Taken together, we found that LILRA3 might function as an anti‐inflammatory molecule in U937 cells based on the following: (1) LILRA3 directly inhibited inflammation by decreasing proinflammatory cytokine secretion; (2) LILRA3 restrained monocytes in circulation system by attenuating their migration ability and accordingly reduced Mø and DCs in tissues, thereby restricting activation of adaptive immunity; (3) increased LILRA3 enabled monocytic cells to engulf more pathogens in circulation; and (4) LILRA3 increased the proliferation of immunocytes, such as monocytes, CD8⁺ T cells and NK cells, thus allowing these cells to kill more pathogens and microorganisms.

Collectively, for the first time to our knowledge, we report that LILRA3 expression is markedly increased in IBD patients. LILRA3 might function as an anti‐inflammatory modulator in innate immune responses and regulate cell proliferation through a combination of Akt and MEK/Erk signaling pathways. Further efforts are needed to explore the exact role of LILRA3 in adaptive immunity.

Disclosure

There are no financial conflicts of interest to declare for any of the authors.

Author contributions

X. L. gave substantial contribution to acquisition, analysis and interpretation of the data. F. L. and J. M. drafted the article and revised it. Y. C. revised the article critically for important intellectual content. X. L. and L. X. collected the samples and analyzed the data. X. S. and F. Z. designed the experiments. Q. Z. designed the experiments and gave final approval of the version.

Supporting information

Fig. S1. Agarose gel electrophoresis analysis of LILRA3 PCR products. M: 100 bp DNA molecular marker; −/−: homozygous mutant genotype with 6.7‐kb deletion in both alleles (166 bp); +/−: heterozygous genotype with a single intact (250 bp) and a single mutant allele (166 bp); +/+: homozygous wild type genotype with intact gene in both alleles (250 bp).

Fig.
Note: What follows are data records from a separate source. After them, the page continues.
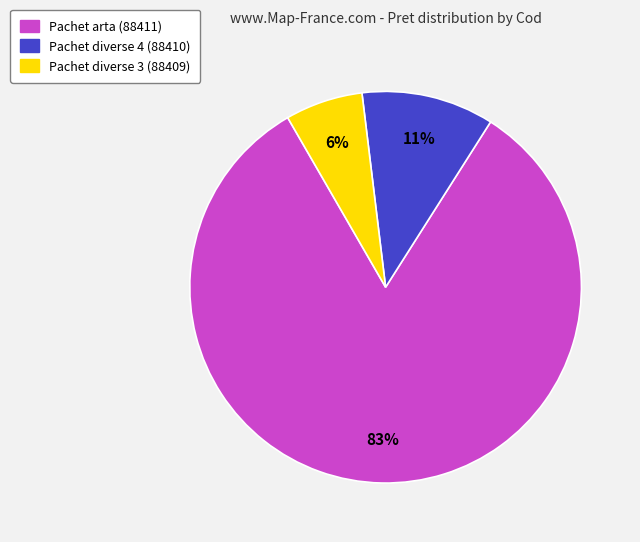

To the nearest percent, what is the average slice percentage?

33%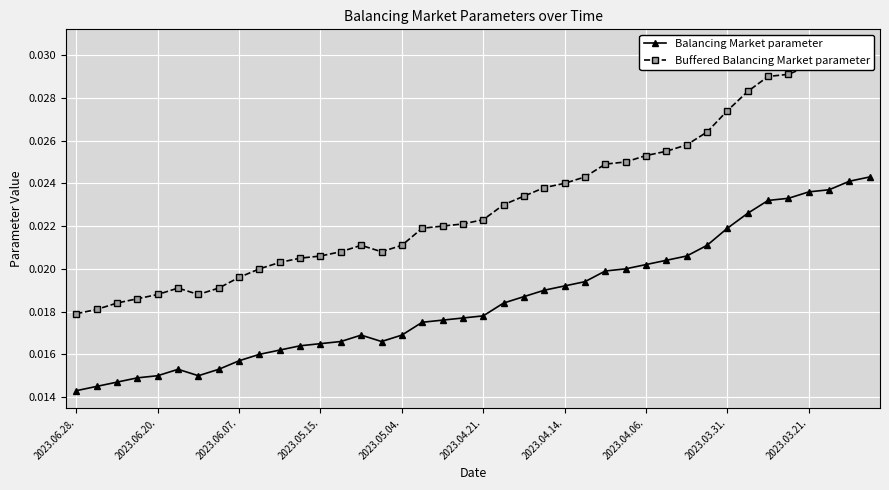

True or false: Balancing Market parameter has more than 0 points higher than both neighbors.

True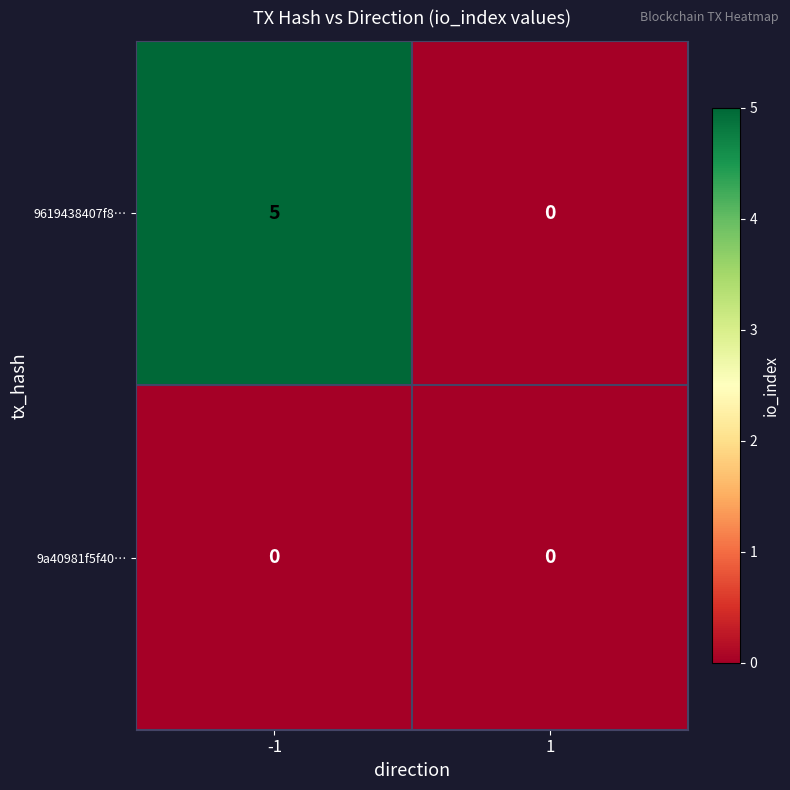

True or false: 9a40981f5f40… has a value of 0 at -1.

True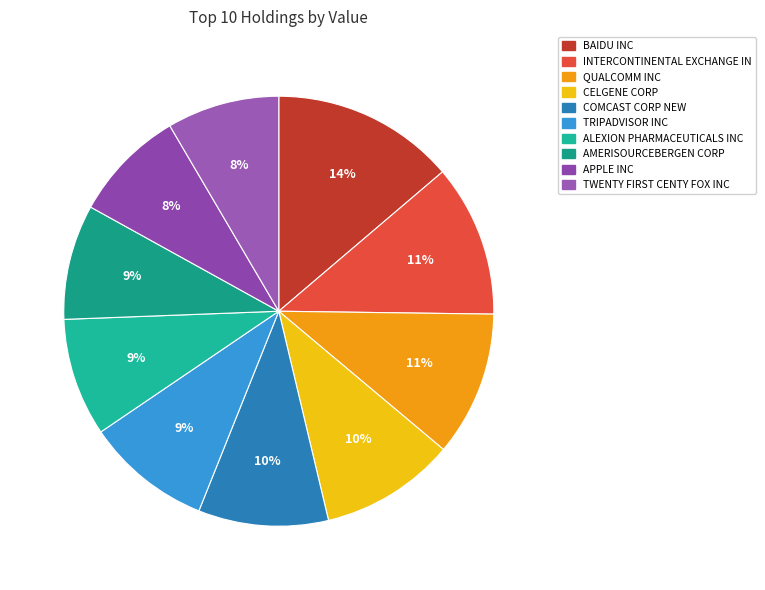

Rank the categories by value from highest to lowest.

BAIDU INC, INTERCONTINENTAL EXCHANGE IN, QUALCOMM INC, CELGENE CORP, COMCAST CORP NEW, TRIPADVISOR INC, ALEXION PHARMACEUTICALS INC, AMERISOURCEBERGEN CORP, APPLE INC, TWENTY FIRST CENTY FOX INC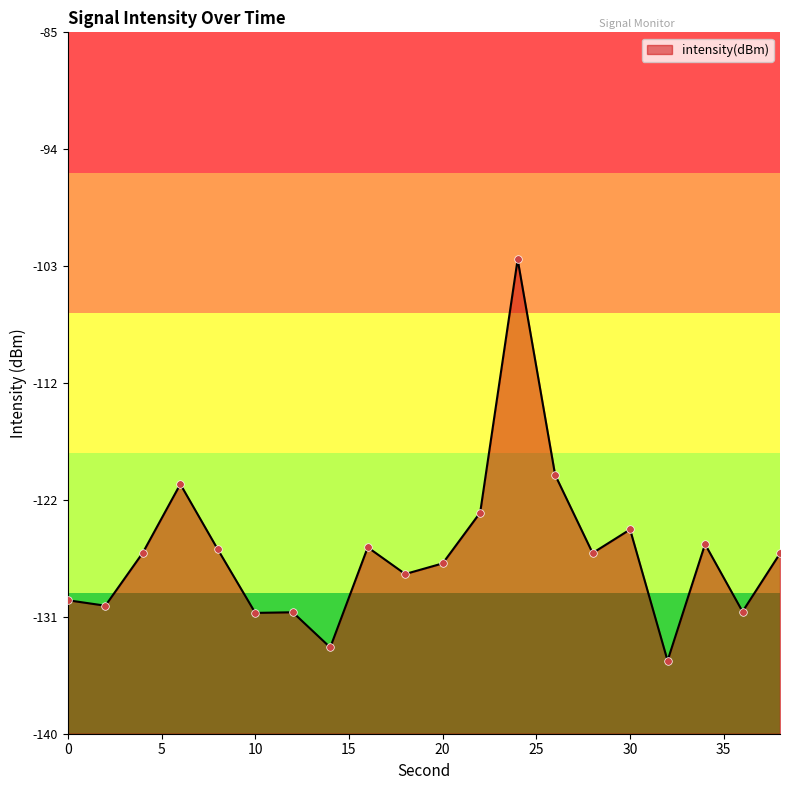

Which has a higher value, 6 or 10?

6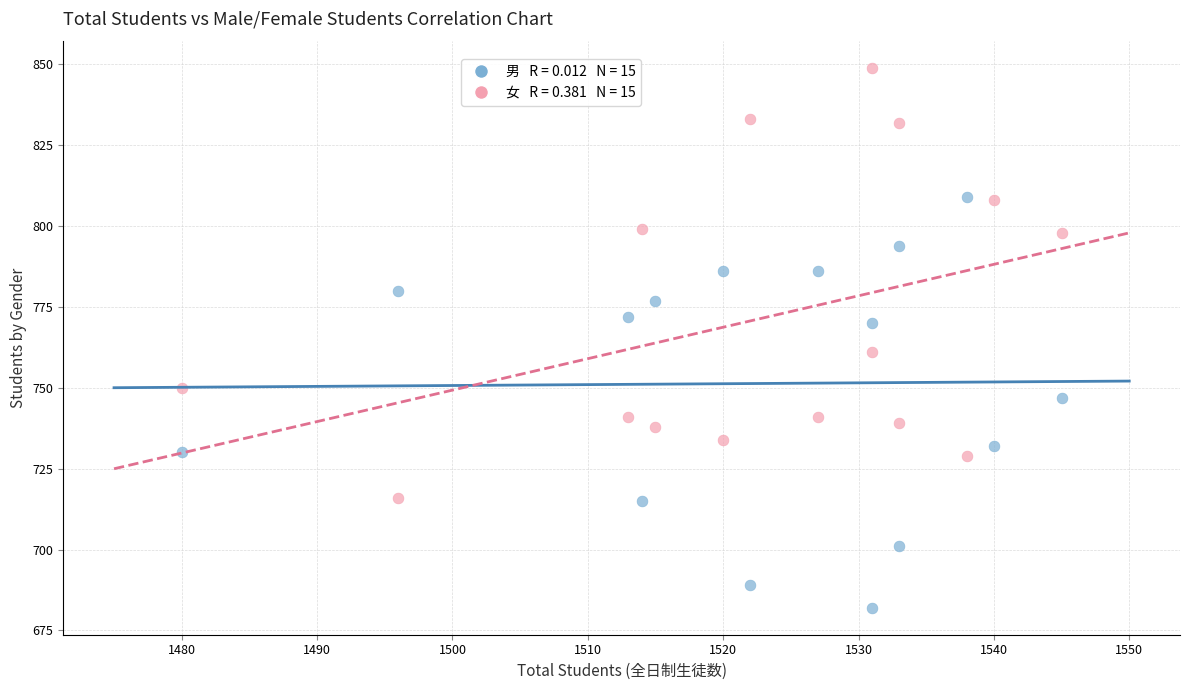

Across all data points, what is the range of X values (max minus min)?

65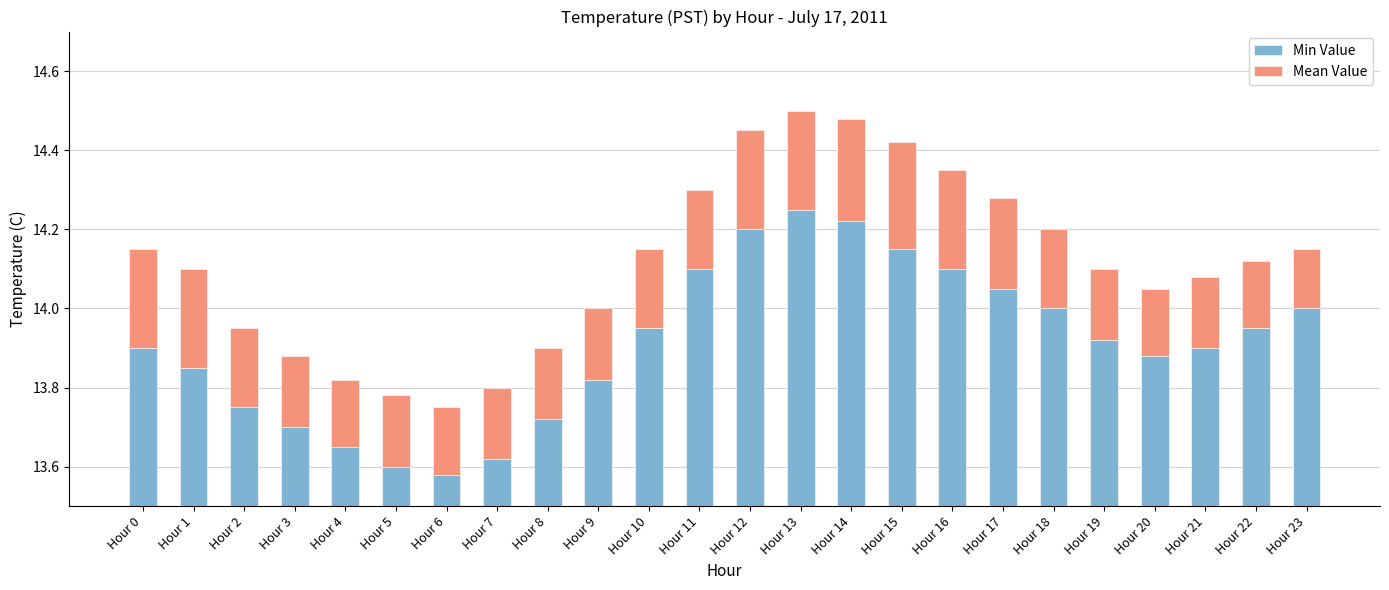

At which category is the sum across all series the highest?

Hour 13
S2. (A and B) Western blot of p‐P65, P65, p‐SAPK/JNK, JNK2, p‐mTOR, mTOR in LILRA3‐overexpressing U937 cells (OE) and null vector cells (NV). (C and D) Western blot analysis of p‐P65, P65, p‐SAPK/JNK and JNK2, p‐mTOR and mTOR protein in LILRA3 over‐expressing cells and null vector cells.

Table S1. Demographic and sub‐phenotype data of IBD patients and controls.

Table S2. Sequence of primers and probes.

Table S3. PCR components detecting 6.7‐kb deletion, rs103294 and rs410852 genotype.

Table S4. LDR components detecting rs103294 and rs410852 genotype.

Table S5. Antibodies used in our manuscript.

Data availability statement

Data openly available in a public repository that issues datasets with DOIs.